Haitians Demand Newspaper Blankets
In your musk-scented Monday media column: A use found for print media, the Harper's editor firing saga continues, small stakes mean big arguments in journalism academia, and Howell Raines returns.
Military paper Stars and Stripes is finally delivering copies to the troops stationed in Haiti. If Haitians can use these papers to construct some sort of crude blanket, they will be the most useful print newspapers on the face of the earth.
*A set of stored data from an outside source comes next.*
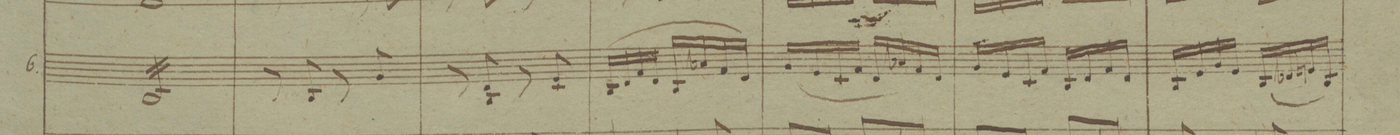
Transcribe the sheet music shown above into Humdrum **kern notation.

**kern
*I""Violini
*clefG2
*k[b-e-]
*M2/4
16B-/LL
16B-/
16B-/
16B-/
16B-/
16B-/
16B-/
16B-/JJ
=44
8r
8B-/
8r
8g/
=45
8r
8B-/ 8d
8r
8c/ 8e-
=46
(>16B-/LL
16d/
16f/
16d/JJ
16B-/LL
16a-X/
16f/
16d/JJ)
=47
(16g/LL
16e-/
16c/
16f/JJ
16d/LL
16a-X/)
16f/
16d/JJ
=48
16g/LL
16e-/
16c/
16f/JJ
16B-/LL
16d/
16f/
16d/JJ
=49
16B-/LL
16e-/
16g/
16e-/JJ
(16B-/LL
16d-X/
16en/
16B-/JJ)
=50
*-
Further word on last week's abrupt firing of Roger Hodge as Harper's Magazine editor: Everybody's a little scared of publisher Rick MacArthur, who fired Hodge and now seems to be the grand and only god of Harper's, and accordingly it seems that the majority of the staff is leaking snippy little things to the media (hello!), so today's NYT follow-up story is rife with backhanded insinuations that MacArthur is kind of unstable, as well as dumb. To both sides in this mildly alarming interoffice feud: We're here to listen.
Our reading of this incredibly long piece on the case of a J-school professor's disputed tenure hearings is that it's a case of the age-old question in academia: Which is more important, being a good teacher or not being an asshole in the teacher's lounge? The answer, of course, is it's more important to have the undergrads think you're "Cute."
Today's notable NYT op-ed contributor: Howell Raines, making his first(?) appearance as a writer for the paper since the whole unpleasant "You're fired as the top editor of the NYT, Howell" business. His piece is about the Greensboro sit-ins, which makes it hard to criticize. Can Andy Rosenthal still be trusted?